Visitors will be evacuated from the park’s south loop beginning Monday due to forecasted rising flood levels and issues with the water supply and sewage treatment systems, the statement said.
The North Loop is likely to be closed “for a substantial amount of time”, and reopening of the park will be determined after floodwaters recede and damages are assessed.
Park staff are working with the county and state to provide support to residents of Gardiner, Montana, a town just north of the park that is currently isolated by the hazardous conditions, according to the release.
Several parts of the park are also experiencing power outages, the park said in its posts.
“With additional rainfall forecast, the park does not want large numbers of daytime visitors stranded in the park,” the park said on Facebook and its website.
“The river has never been so high near my house,” said Elizabeth Aluck, a resident of Gardiner, which serves as a gateway for visitors.
On Monday afternoon, Aluck said she was unable to evacuate as roads and bridges in the area were washed out.
“Things got harder”
A family staying in a short-term rental house in Gardiner near the park entrance can no longer leave their rental cabin due to flooding in the area.
Melissa and Parker Manning, a couple from Indiana, told CNN they arrived at their rental on Saturday with their family and expected to leave Monday morning.
“It’s not happening anytime soon,” Parker Manning said. “Water levels were high on Saturday, but over the past 10-12 hours things have gotten more difficult.”
The couple joined a call with emergency management officials on Monday afternoon. Appeal officials suggested local businesses consider food rationing, just in case.
Manning said they went to the grocery store and everyone was smart about what to stock up on and not freaking out.
“Our way out of town would be north on 89, but those roads are all under water right now,” Manning said.
The couple don’t know when they’ll be able to leave town, but Manning hopes it will be within the next 48 hours.
The host of their rental was very understanding of the situation, Manning added.
Avoid creeks and streams
Earlier Monday, the park said in a news release that roads in the northern part of the park would be temporarily closed for “an extended period” before posting a broader closure.
“Preliminary assessments show that several sections of road in the park have been washed out between Gardiner and Cooke City, Montana, and several bridges may be affected,” the statement said, adding that visitors to the northern portion are being evacuated.

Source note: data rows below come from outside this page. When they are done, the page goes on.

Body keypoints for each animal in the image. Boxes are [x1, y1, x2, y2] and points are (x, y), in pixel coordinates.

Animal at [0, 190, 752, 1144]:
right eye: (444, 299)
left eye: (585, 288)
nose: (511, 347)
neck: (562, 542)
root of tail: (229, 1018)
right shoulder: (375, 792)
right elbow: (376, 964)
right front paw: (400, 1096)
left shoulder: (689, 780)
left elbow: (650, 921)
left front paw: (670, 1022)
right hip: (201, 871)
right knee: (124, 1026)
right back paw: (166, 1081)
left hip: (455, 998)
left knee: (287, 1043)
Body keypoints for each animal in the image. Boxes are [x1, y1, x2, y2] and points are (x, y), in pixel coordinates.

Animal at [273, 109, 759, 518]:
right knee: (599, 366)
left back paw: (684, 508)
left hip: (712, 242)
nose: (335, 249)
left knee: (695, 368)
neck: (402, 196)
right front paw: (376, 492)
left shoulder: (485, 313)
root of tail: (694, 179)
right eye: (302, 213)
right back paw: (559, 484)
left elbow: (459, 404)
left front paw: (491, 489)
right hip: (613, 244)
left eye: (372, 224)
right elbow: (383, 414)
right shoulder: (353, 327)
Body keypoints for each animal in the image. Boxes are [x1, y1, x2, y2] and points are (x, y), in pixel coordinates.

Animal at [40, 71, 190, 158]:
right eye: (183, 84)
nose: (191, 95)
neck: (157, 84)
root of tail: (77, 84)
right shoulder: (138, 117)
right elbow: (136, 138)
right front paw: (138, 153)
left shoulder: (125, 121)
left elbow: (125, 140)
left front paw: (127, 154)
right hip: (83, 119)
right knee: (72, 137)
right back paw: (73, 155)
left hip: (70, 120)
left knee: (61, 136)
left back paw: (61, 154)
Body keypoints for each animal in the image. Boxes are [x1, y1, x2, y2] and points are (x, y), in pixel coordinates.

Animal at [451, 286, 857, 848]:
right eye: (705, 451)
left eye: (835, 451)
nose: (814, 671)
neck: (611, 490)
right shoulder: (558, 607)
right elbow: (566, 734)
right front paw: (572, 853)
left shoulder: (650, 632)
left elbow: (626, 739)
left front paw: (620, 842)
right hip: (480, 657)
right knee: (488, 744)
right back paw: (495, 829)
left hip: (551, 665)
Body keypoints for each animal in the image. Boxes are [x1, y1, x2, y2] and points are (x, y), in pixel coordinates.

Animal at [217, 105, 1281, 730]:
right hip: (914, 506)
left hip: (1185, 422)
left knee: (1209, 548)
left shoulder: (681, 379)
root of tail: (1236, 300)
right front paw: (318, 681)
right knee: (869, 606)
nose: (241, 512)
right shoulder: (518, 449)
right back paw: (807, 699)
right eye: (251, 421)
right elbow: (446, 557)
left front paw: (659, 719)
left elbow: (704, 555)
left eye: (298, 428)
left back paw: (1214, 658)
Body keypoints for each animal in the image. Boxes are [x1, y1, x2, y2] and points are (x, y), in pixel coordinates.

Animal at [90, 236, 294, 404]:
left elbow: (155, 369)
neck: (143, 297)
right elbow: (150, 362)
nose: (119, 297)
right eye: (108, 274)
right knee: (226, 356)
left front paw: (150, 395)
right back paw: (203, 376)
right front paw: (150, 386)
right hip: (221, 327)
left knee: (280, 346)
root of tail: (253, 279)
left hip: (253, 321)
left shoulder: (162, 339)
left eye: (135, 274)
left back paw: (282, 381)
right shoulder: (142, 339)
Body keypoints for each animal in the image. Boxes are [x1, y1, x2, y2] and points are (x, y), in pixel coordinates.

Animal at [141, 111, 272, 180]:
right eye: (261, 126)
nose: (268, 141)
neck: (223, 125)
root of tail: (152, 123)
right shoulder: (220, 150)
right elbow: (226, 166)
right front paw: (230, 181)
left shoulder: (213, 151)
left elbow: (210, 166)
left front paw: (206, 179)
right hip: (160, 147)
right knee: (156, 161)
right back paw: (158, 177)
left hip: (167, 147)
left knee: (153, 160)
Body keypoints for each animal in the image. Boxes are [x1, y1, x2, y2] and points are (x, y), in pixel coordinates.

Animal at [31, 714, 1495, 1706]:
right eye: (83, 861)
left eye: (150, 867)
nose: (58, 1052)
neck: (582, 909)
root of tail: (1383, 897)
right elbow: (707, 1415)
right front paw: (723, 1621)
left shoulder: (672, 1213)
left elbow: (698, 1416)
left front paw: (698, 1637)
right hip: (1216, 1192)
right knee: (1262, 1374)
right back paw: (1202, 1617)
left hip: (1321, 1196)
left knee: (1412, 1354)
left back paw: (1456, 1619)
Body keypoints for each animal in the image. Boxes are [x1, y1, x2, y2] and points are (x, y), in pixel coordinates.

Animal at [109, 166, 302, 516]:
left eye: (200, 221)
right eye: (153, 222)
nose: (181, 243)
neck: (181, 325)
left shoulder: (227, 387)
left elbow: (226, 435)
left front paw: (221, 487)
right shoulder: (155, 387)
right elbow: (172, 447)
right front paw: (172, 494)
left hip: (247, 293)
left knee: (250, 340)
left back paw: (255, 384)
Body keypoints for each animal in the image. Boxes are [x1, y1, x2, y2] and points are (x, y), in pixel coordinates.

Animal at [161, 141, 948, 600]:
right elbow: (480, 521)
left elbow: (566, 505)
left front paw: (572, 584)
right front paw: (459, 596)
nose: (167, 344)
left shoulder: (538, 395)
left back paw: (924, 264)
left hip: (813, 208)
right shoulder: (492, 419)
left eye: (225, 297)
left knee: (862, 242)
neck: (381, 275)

The National Weather Service issued a flood warning for the park on Monday and advised campers and hikers to avoid creeks and creeks.
“Turn around, don’t drown when you encounter flooded roads,” the NWS warned people in vehicles.
Mammoth, Osprey Falls, Indian Creek Campground and Lava Creek Campgrounds, all within the park, are expected to experience flooding, the weather service said.
The Yellowstone River reached record highs Monday in the Montana towns of Corwin Springs and Livingston.
In Corwin Springs, the river rose more than 5 feet Monday morning, according to data from the National Oceanic and Atmospheric Administration’s river gauge. The gauge reading was 13.85 feet on Monday afternoon, surpassing the historic peak of 11.5 feet from 1918.
The river gauge at Livingston was a record 10.9 feet.
June rainfall was above 400% of average in northwest Wyoming and southern Montana, according to CNN meteorologists.
Top image: High water levels in the Gardner River along the North Entrance Road in Yellowstone National Park.